Tentang hal ini Linbolm dan Woodhouse mengemukakan: “The actions of policy implementers are considered to be political, because they have possibility of altering and influencing political decisions the basis of their own knowledge, insights and interests” (Lindblom and Woodhouse 1993 dalam Torenvilled dan Thomson 2003:65 dalam Purwanto dan Sulistyastuti 2012:79).  Lebih lanjut Torenviled dan Thomson (2003), menyebutkan adanya tawar-menawar politik (political bargaining) dalam proses implementasi. Political bargaining merupakan realitas yang tidak dapat dihindarkan ketika proses implementasi terjadi di ranah public yang mengandung kepentingan yang bersifat heterogen.
 Tingginya muatan politik dalam proses implementasi terjadi karena, implementasi melibatkan banyak stakeholder. Kiviniemi (1986: 289) menyebutkan adanya non governmental actors yang ikut berinteraksi dalam proses implementasi menjadi sangat dinamis.
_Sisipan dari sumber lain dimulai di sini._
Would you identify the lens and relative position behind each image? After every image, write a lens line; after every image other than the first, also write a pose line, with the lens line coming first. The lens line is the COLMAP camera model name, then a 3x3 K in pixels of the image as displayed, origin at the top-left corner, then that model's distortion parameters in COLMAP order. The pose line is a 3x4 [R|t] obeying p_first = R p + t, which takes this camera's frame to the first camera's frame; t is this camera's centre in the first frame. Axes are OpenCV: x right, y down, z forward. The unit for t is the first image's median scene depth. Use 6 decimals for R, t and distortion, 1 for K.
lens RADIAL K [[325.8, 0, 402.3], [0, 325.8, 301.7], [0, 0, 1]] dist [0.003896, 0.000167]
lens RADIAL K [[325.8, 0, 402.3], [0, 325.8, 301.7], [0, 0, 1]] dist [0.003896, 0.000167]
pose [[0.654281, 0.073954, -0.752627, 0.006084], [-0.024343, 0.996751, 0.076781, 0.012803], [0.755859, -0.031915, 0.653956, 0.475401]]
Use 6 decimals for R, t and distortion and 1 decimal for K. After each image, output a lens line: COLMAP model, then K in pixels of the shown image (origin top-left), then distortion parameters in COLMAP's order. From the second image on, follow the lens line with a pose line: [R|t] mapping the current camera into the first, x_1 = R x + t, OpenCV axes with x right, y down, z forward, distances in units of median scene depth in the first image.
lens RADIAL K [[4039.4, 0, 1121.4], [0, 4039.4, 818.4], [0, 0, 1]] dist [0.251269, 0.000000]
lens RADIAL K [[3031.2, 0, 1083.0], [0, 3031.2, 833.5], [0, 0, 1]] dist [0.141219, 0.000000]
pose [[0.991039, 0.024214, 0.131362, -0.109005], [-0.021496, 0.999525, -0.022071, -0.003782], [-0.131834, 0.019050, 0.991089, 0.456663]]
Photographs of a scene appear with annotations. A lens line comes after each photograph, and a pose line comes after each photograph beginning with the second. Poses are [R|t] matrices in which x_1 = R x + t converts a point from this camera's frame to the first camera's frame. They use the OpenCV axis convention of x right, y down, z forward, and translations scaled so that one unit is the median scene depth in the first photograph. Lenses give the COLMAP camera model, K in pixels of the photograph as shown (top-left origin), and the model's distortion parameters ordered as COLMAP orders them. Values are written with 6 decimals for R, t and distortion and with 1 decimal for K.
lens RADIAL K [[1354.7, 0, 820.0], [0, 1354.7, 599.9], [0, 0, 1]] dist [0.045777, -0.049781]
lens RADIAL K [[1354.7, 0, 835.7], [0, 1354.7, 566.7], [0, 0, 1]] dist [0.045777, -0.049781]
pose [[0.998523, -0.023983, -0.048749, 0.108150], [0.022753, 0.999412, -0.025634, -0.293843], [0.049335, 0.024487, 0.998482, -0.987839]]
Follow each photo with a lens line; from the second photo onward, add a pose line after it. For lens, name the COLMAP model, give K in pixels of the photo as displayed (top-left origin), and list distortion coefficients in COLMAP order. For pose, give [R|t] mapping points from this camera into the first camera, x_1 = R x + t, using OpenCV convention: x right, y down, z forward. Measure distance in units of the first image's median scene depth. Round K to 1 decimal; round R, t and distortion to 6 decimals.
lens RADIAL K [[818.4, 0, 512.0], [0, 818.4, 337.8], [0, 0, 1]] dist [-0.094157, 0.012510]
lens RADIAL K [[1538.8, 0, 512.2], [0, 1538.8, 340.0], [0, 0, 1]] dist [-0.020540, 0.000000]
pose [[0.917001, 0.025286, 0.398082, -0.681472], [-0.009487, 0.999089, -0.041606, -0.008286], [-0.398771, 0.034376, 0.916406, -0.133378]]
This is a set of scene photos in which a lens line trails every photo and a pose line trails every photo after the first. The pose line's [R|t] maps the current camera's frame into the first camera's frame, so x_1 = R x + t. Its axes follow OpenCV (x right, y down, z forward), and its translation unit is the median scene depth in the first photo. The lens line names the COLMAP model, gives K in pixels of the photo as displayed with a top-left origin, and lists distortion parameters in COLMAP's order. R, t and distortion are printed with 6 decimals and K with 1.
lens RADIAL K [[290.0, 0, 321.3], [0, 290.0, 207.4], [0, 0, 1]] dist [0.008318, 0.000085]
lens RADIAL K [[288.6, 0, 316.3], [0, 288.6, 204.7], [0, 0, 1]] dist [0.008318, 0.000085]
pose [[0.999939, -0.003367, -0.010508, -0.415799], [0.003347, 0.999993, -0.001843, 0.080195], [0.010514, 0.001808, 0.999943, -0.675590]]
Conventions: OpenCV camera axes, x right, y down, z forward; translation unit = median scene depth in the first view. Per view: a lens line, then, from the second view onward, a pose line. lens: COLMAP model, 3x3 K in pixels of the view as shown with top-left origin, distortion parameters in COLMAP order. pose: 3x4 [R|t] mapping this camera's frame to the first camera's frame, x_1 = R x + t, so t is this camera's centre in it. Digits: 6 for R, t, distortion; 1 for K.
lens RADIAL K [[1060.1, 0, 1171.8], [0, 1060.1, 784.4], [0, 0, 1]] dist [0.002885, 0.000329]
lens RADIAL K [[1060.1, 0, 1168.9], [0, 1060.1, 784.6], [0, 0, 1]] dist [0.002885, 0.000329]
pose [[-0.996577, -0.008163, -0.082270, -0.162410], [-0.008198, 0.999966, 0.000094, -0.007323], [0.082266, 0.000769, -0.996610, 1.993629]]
Tentang hal ini ia mengatakan: “ It is very difficult to outline ‘normal’ or typical policy implementation processes. The number of stages and component in a given process consequently a dynamic situation in which there are always possibilities for many different events and actions (Purwanto & Sulistyastuti, 2012:80)
Sumber : Kiviniemi (1986:251) dalam Purwanto & Sulistyastuti (2012:52)

Diagram tersebut menggambarkan bahwa kebijakan publik akan berujung pada tindakan pemerintah yang didukung oleh dua hal, yaitu: sumber daya yang dimiliki oleh pemerintah dan nilai-nilai yang ingin dicapai. Khususnya dalam pelaksanaan perencanaan pembangunan salah satu permasalahan utamanya adalah kelayakan aparatur pelaksana, bisa saja disebabkan karena aparatur pelaksana tidak/kurang memiliki kompetensi pada bidang tertentu sehingga menimbulkan ketidakjelasan tujuan yang ingin dicapai. Ketidaksesuian sumber daya akan menimbulkan lingkungan kebijakan yang kurang kondusif sehingga memungkinkan implementasi kurang berhasil. Komitmen semua pemangku kepentingan adalah kunci keberhasilan program dan diyakini bahwa besarnya komitmen ini bergantung pada sejauh mana mereka terlibat dalam proses perencanaan (Kuncoro, 2012:67).

Daftar Bacaan:
Allen, H.J.B 1990. Cultivating the Grass Roots: Why Local Government Matters. Bombay: International Union of Local Authorities.
Bappenas.2011. Rancangan Awal Kerangka Proses dan Mekanisme Revitalisasi Musrembang 2011. Jakarta: Deputi Bidang Pengembangan Regional dan Otonomi Daerah Bappenas, 21 Januari.
Conyers, D. dan P.Hills. 1984. An introduction to development planning in the third world. Chichester:John Wiley and Sons, Inc.
Kiviniemi, Markku. 1986.”Public Policy and Their Targets. A typology of the concept implementation”, International Social Science Journal, vol.38 no.2 hal:251-265
Kuncoro, Mudarajad. 2012. Perencanaan Daerah:Bagaimana membangun ekonomi lokal, kota dan kawasan. Jakarta:Salemba Empat.